現役サラリーマンのスキルアップのための読書まとめ

シェア <共有>からビジネスを生み出す新戦略

『シェア <共有>からビジネスを生み出す新戦略』(レイチェル・ボッツマン/ルー・ロジャース,NHK 出版,2010年12月20日)を読了。

ニューヨーク・タイムズ紙の社説でトーマス・フリードマンが述べたように,「2008年,我々は限界に達した――母なる自然と市場の両方から,『ノー・モア』を突き付けられたのである。経済を立て直し再活性化するための,新たなビッグアイデアを世界中が待ち望んでいるが,そうした変革が消費者自身からまず提起されるだろうと信じている」(p. 18)

2008 年以降,経済は見事に立て直された。

イギリスの,シリル・ノースコート・パーキンソンが 1955 年にエコノミスト誌でまさしく提唱したように,「仕事の量は完成までに与えられた時間の限り膨張する」。溜め込むことについて,私たちの多くにパーキンソンの法則があてはまる。スペースが増大すると,もっとモノを買い込むようになる。プラスチックが太平洋ゴミベルトに流されるように,これらのものは倉庫にしまい込まれ,視界から消え,記憶からも消える。(p. 35)

パーキンソンの法則を克服しないと,アウトプットの量が増えていかない。

陳腐化は今や製品自体に組み込まれているばかりか,私たちの心にも根をおろしている。GM は,「消費者を満足させない」ための「アップグレード」という名の計画的化粧直しこそが社の戦略だとさえしていた。(p. 60)
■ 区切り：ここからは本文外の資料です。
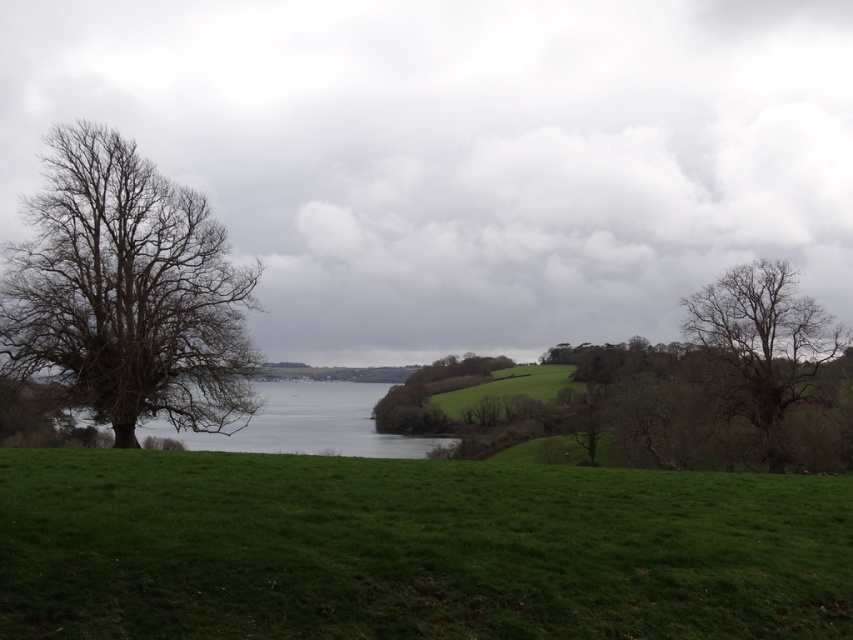
You are an artist planning to sketch this landscape. You want to ensure the bare branches at left and the bare branches tree at right are proportionally accurate. Which of the two should you draw smaller in your sketch?

The bare branches at left should be drawn smaller because it occupies less space than the bare branches tree at right.

You are an observer standing in the middle of the grassy field. You see the bare branches at left and the bare branches tree at right. Which one is located to the east? Please explain your reasoning based on the scene description.

The bare branches at left is positioned on the left side of the bare branches tree at right. Since the observer is facing the scene with the water in the middle ground and the grassy field sloping downward towards it, the left side would correspond to the eastern direction if the sun is setting in the west. However, the scene description mentions an overcast sky, so the exact direction cannot be determined based on sunlight. The positioning in the image places the bare branches at left to the east of the 2.

Consider the image. You are a hiker standing at the edge of the green grassy field at lower center and want to reach the bare branches tree at right. Which direction should you walk to get closer to the tree?

The green grassy field at lower center has a smaller size compared to the bare branches tree at right, so you should walk towards the right direction to get closer to the tree.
今までのものが陳腐に思えるくらい,新しいものを生み出そう。

コラボ消費の核心は,この余剰キャパシティをどのように分配し直すかだ。オンラインのソーシャルネットワークGPS 搭載の携帯デバイスといった最新のテクノロジーは,この問題をさまざまな方法で解決する手段になる。(p. 116)

スマートフォンが余剰キャパシティの再分配に一役買った。

数万人,あるいは数百万人の集合的な知恵が,個人や小さなグループにはできない結果や知識を生み出すことについて,もっとも詳しく描かれているのはジェームズ・スロウィッキーの『「みんなの意見」は案外正しい』だろう。しかし,これまでと違うのは,集合知が利用を所有よりも魅力的にすることだ。(p. 138)

「みんなの意見」は案外正しいと言うが,国内外の選挙,国外の国民投票の結果を見ると,必ずしもそうではないか。

自分が捨てようとしていたものを人にあげて感謝された時に感じるものは,行動経済学者らに言わせれば,利他的行動をとった時に感じるいわゆる「内側がじーんとする感じ」と同じだという。(p. 171)

自分が捨てようとしていたものが,誰かの役に立つのは,気分がいい。

GDP という単純化された指標は,ますます見向きされなくなっている。GDP 崇拝への反論は,人の生産量だけで評価できないというものだ。GDP の考案者,ロシア系アメリカ人経済学者の故サイモン・クズネッツでさえ,GDP のモデルには重大な欠陥があると知っていた。「国の豊かさは,およそその収入で測れるものではない」と,1934 年に彼は言っている。(p. 275)

収入だけでは国の豊かさを測ろうとすると,現在の日本はかなり低い順位になると思われる。

ケリーは,そのブログ「テックニウム」(The Technium) で「クリエイターは 1000 人の本当のファン(トゥルー・ファン)を持とう」と語る。ケリーによれば,そのくらいの数が現実的であり,直接投資や購買でそのクリエイター個人を支えることができる単位がトゥルー・ファンということだ。もしクラウドファンディングや直接投資を含むマイクロファイナンスがさらに浸透すれば,クリエイターのみならず,このトゥルー・ファン論が現実味を帯びてくるかもしれない。(p. 298)

ファンの数が 1,000 人というのはかなり多い。しかし,トップにしか達成できないかというと,そうではない。Hatena Blog など個人が発信できるメディアの登場などテクノロジーの進化により,ファン獲得のすそ野は広がっている。